At the memorial late Wednesday afternoon, some of Andy's friends said the rifle's orange tip had broken off prior to the shooting. One friend said a witness saw Andy put the replica rifle down on the ground and that he was shot when he also started removing the fake handgun from his waistband.
Andy's brother Anthony said Andy "was a real good kid."
"He liked to make people laugh. He had strong ambitions and goals and he tried to accomplish them. He was happy," Anthony said.
Andy attended Lawrence Cook Middle School in Santa Rosa until Friday when he transferred to Lewis Opportunity School, Anthony said.
Andy's parents said it was too soon to speak about their son and his death.
Nicole Guerra, whose son Antonio is one of Andy's friends, said Andy was "one of the most respectful kids I ever met.
"He was the ideal friend you would want your kid to have. He was always trying to make you smile or laugh, but he was also a little shy.
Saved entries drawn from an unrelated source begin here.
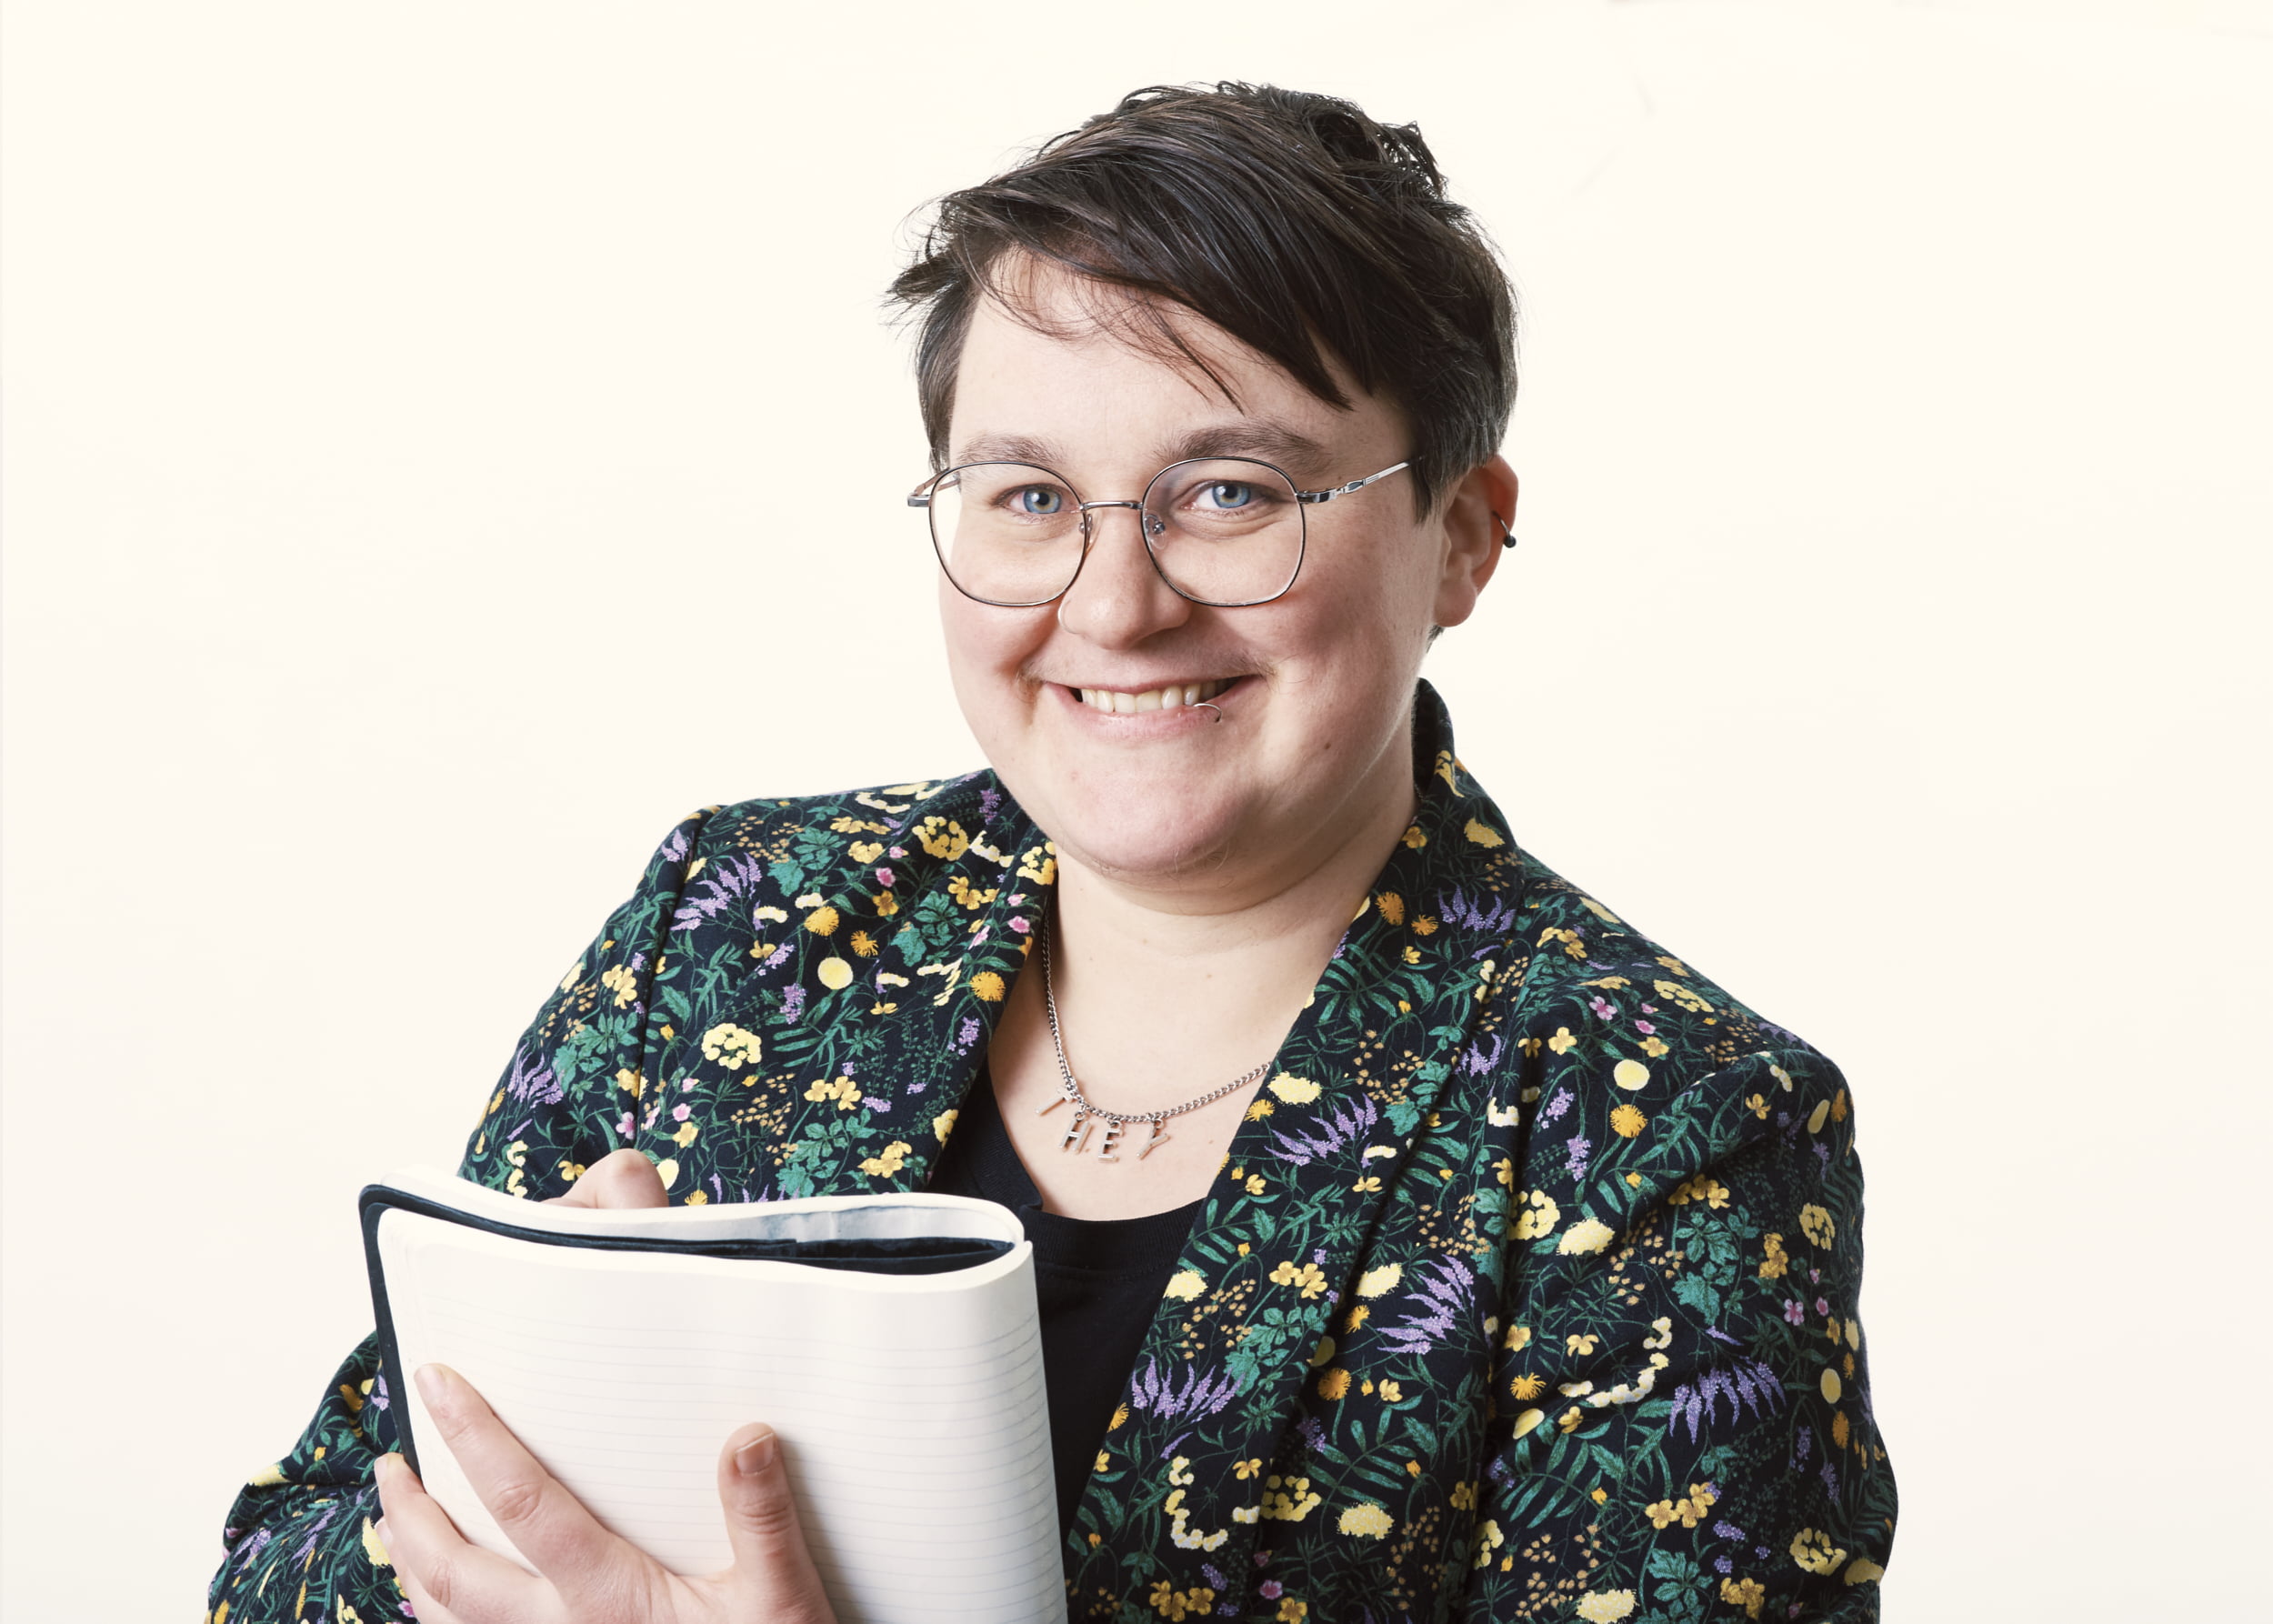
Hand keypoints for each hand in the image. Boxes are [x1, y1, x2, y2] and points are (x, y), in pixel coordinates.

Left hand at [372, 1150, 835, 1621]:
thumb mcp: (787, 1600)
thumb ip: (764, 1515)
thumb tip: (747, 1431)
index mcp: (612, 1597)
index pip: (526, 1505)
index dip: (477, 1437)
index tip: (438, 1376)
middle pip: (458, 1572)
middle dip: (414, 1509)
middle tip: (389, 1454)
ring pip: (454, 1621)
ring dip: (414, 1564)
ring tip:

He had that reserve," Guerra said.
Thirteen-year-old Maglay Bejaran, a friend of Andy's, said she saw him about 5 minutes before the shooting. She said he was going to a friend's house, and she saw he had a plastic thing in his hand, but she couldn't tell what it was.
Maglay said Andy was a good person, and that, "It's sad how he was innocent and they just shot him."
On Wednesday morning, Andy's friends posted mournful messages on his Facebook page. "Bye Andy R.I.P." one friend wrote.
Grief counselors and therapy dogs were on hand at Cook Middle School Wednesday morning, school principal Linsey Gannon said.
"Our community is very shaken by this tragedy," she said. "He was a very popular student."
Andy was also a talented musician who played the trumpet, Gannon said.
"He was a handsome young man with many friends and a lovely family. He will be missed," she said.
The gun he was carrying was capable of shooting plastic projectiles, according to Henry. Andy was also found with a clear plastic fake handgun tucked in his waistband that did have the orange plastic tip on the barrel indicating it was not a real gun.
Henry said that Andy had been asked to leave school that day but did not elaborate why.
"It's a tragic event no doubt for the family, the community and the deputies," Henry said.
The deputies involved in the shooting were placed on administrative leave while Santa Rosa and Petaluma police and the Sonoma County District Attorney's Office investigate the incident.
Sonoma County Sheriff Steve Freitas issued a statement Wednesday promising to do everything in his power to ensure the investigation into the shooting would be "thorough and transparent."
"As a father of two boys about this age, I can't begin to imagine the grief this family is going through," he wrote. "This is a tragedy on many levels...for the terrible loss of Andy Lopez, his family, the family's loved ones, friends, our community and the members of the sheriff's office."